La scienza e la tecnica, da sempre strumenti di dominio nelle mani di caste militari ed economiche, hanno aperto al proprio interno possibilità alternative di evoluzione sociale, spesso poco indagate, che dobbiamo sviluppare, scegliendo tecniche e concezioni alternative ed appropriate alla realtà sociale in cui si applicano, seguendo le indicazioni interessanti forniteci da Feyerabend.
Possiamo alla fin fine individuare i semi della società ecologica non solo in un processo di crescita delle opposizioni sociali, ma anche nelle potenzialità creative, tecniche e produttive, espresse da parti della società, ma che sono spesso negate e rimosse, se non brutalmente represse dal dominio capitalista.

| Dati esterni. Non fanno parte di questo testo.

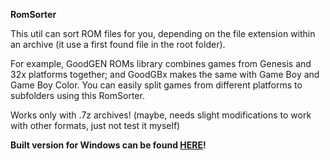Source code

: **RomSorter**

This util can sort ROM files for you, depending on the file extension within an archive (it use a first found file in the root folder).

For example, GoodGEN ROMs library combines games from Genesis and 32x platforms together; and GoodGBx makes the same with Game Boy and Game Boy Color. You can easily split games from different platforms to subfolders using this RomSorter.

Works only with .7z archives! (maybe, needs slight modifications to work with other formats, just not test it myself)

**Built version for Windows can be found [HERE](https://github.com/ManeFunction/RomSorter/releases)!**
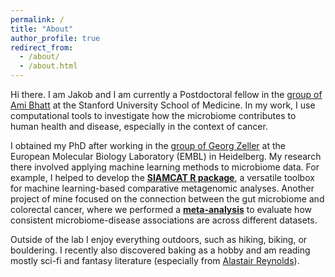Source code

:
 ```yaml
---
permalink: /
title: "About"
author_profile: true
redirect_from:
  - /about/
  - /about.html
---
```


Hi there. I am Jakob and I am currently a Postdoctoral fellow in the [group of
Ami Bhatt](https://www.bhattlab.com/) at the Stanford University School of 
Medicine. In my work, I use computational tools to investigate how the
microbiome contributes to human health and disease, especially in the context
of cancer. 

I obtained my PhD after working in the [group of Georg 
Zeller](https://www.embl.de/research/units/scb/zeller/) at the 
European Molecular Biology Laboratory (EMBL) in Heidelberg. My research there
involved applying machine learning methods to microbiome data. For example,
I helped to develop the __[SIAMCAT R 
package](https://github.com/zellerlab/siamcat)__, a versatile toolbox for
machine learning-based comparative metagenomic analyses. Another project of
mine focused on the connection between the gut microbiome and colorectal cancer,
where we performed a __[meta-analysis](https://www.nature.com/articles/s41591-019-0406-6)__ 
to evaluate how consistent microbiome-disease associations are across 
different datasets.

Outside of the lab I enjoy everything outdoors, such as hiking, biking, or
bouldering. I recently also discovered baking as a hobby and am reading 
mostly sci-fi and fantasy literature (especially from 
[Alastair Reynolds](http://www.alastairreynolds.com/)).
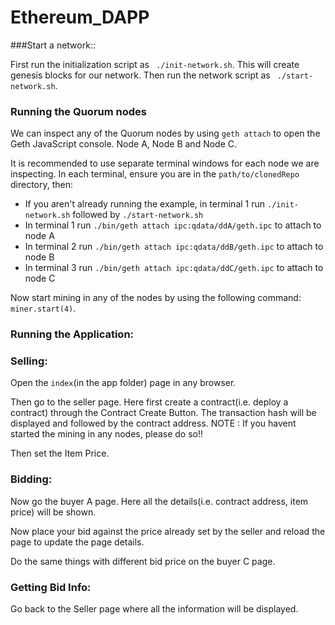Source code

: # Ethereum_DAPP


###Start a network::
   
   First run the initialization script as ``` ./init-network.sh```.
   This will create genesis blocks for our network.
   Then run the network script as ``` ./start-network.sh```.


### Running the Quorum nodes

  We can inspect any of the Quorum nodes by using `geth attach` to open the Geth JavaScript console. Node A, Node B and Node C.  

It is recommended to use separate terminal windows for each node we are inspecting.  In each terminal, ensure you are in the `path/to/clonedRepo` directory, then:

- If you aren't already running the example, in terminal 1 run `./init-network.sh` followed by `./start-network.sh`
- In terminal 1 run `./bin/geth attach ipc:qdata/ddA/geth.ipc` to attach to node A
- In terminal 2 run `./bin/geth attach ipc:qdata/ddB/geth.ipc` to attach to node B
- In terminal 3 run `./bin/geth attach ipc:qdata/ddC/geth.ipc` to attach to node C

Now start mining in any of the nodes by using the following command:
 ``` miner.start(4) ```.

### Running the Application:

### Selling:
Open the `index`(in the app folder) page in any browser.

Then go to the seller page. Here first create a contract(i.e. deploy a contract) through the Contract Create Button.
 The transaction hash will be displayed and followed by the contract address. NOTE : If you havent started the mining in any nodes, please do so!! 

Then set the Item Price.

### Bidding:

Now go the buyer A page. Here all the details(i.e. contract address, item price) will be shown. 

Now place your bid against the price already set by the seller and reload the page to update the page details.

Do the same things with different bid price on the buyer C page.

### Getting Bid Info:

Go back to the Seller page where all the information will be displayed.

Dobbiamo scegliere in questo frangente storico: o mettere una pezza qua e una là al disastro ambientale, o approfondire una riflessione ecologica che dalla natura passi alla società, superando quei dualismi cartesiani che hanno tenuto separati per secoli gli elementi di un unico processo evolutivo, che hanno aperto aporie piuttosto che chiuderle in una visione organica.
Parliamo dei dualismi tra natura e società, tra mente e corpo, tra etica ed economia, tra specie e classi, tra Stato e giustizia, tra libertà e necessità.
Agire sul territorio, sulla città, assume a nostro avviso una valenza più forte di qualunque imbellettamento ambientalistico. E riflettere su tali questioni diventa un elemento importante per definire nel prossimo futuro le forme sociali, politiche ed economiche che organizzeranno il cambiamento.